After a while, I realised the only people in the café who seemed into crypto were foreigners. A Bolivian tourist excitedly told me he’d already made back all of the money he’d lost during the bear market. His wife nodded along, smiling.
Student protest
On Monday, I stumbled across a group of film students looking to organise a protest in front of Congress. There were about 30 of them, all in their early twenties.
The group was hardly visible on Plaza del Congreso, which along with Plaza Mariano Moreno and Plaza Lorea constitutes a three-hectare open space east of the Congress building.
The students belonged to ENERC, the Escuela Nacional de Experimentación y Realización Cinematográfica. They were disappointed Milei won the election. When I asked why, one of them told me: “Well, he’s a dictator.”
Milei has made a series of bellicose statements. In one viral video, Milei said: “You can’t give shit leftists an inch… If you think differently [from them], they will kill you.”
Milei also called Pope Francis — himself an Argentinian — profane names and has accused him of “preaching communism to the world.” Strong words in a country in which Roman Catholics comprise almost 63% of the population.
Cutting hospital funding
Milei’s win means ENERC will likely lose some of its subsidies, the students told me. Another big concern was Milei’s plan to privatise healthcare. Milei’s complex health-care platform involves cutting hospital funding and deregulating the medical insurance system.
They did not mention the economy, or the crushing inflation rate. Or Bitcoin.
At least one student group will be actively protesting in front of Congress this week, they said, but they were hoping to organise a bigger demonstration — which was why they’d all gathered together in the first place.
Necessary legislative support
Still, in the week since the election, Buenos Aires has been quiet.
Nobody is celebrating, but nobody is crying either. On Monday, walking along Avenida Rivadavia — one of the city’s main arteries, the third-longest street in the world — all you could hear was the chatter of people in the cafes, the cars cruising along, the occasional reggaeton coming out of a store.
For all of Milei’s bombast, it’s unclear whether he will have the necessary legislative support to pass his most controversial policies. His party, La Libertad Avanzada, will have 37 seats out of 257 in the Chamber of Deputies, and only eight out of 72 seats in the Senate.
Even his alliance with former Argentine President Mauricio Macri’s party, Juntos por el Cambio, will not be enough for him to reach a quorum.
Political analysts question whether voters truly want his radical programme, or simply voted for him because they are so desperate to change Argentina’s sclerotic political system.
Nothing ever changes
“Milei’s conservative proposals — including deregulating the sale of organs, banning abortions, supporting the right to bear arms, and the privatisation of local soccer clubs — do not actually reflect the average wishes of many of those who voted for him,” Arianna Kohan, an Argentinian election analyst, wrote on Monday.

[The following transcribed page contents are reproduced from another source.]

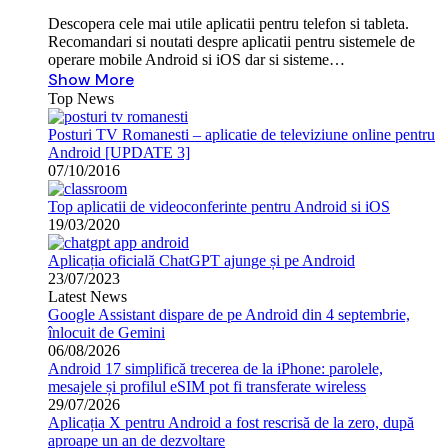
Descopera cele mai utile aplicatii pentru telefon si tableta.
Recomandari si noutati despre aplicatii pentru sistemele de
operare mobile Android si iOS dar si sisteme…
Show More
Top News
Posturi TV Romanesti – aplicatie de televiziune online pentru
Android [UPDATE 3]
07/10/2016
Top aplicatii de videoconferinte pentru Android si iOS
19/03/2020
Aplicația oficială ChatGPT ajunge și pe Android
23/07/2023
Latest News
Google Assistant dispare de pe Android din 4 septembrie,
înlocuit de Gemini
06/08/2026
Android 17 simplifică trecerea de la iPhone: parolele,
mesajele și profilul eSIM pot fi transferate wireless
29/07/2026
Aplicația X pentru Android a fost rescrisă de la zero, după
aproape un an de dezvoltare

“Milei’s victory shows a resounding rejection of [the status-quo], rather than actual support for the candidate himself,” she said.
Spending time in the Argentine capital, I pondered a local saying: “Argentina is a country that, if you leave for 20 days, when you come back everything has changed, but if you leave for 20 years, when you come back nothing has changed.”
That may be why a restaurant television switched channels to the president-elect, and nobody raised their heads to pay attention.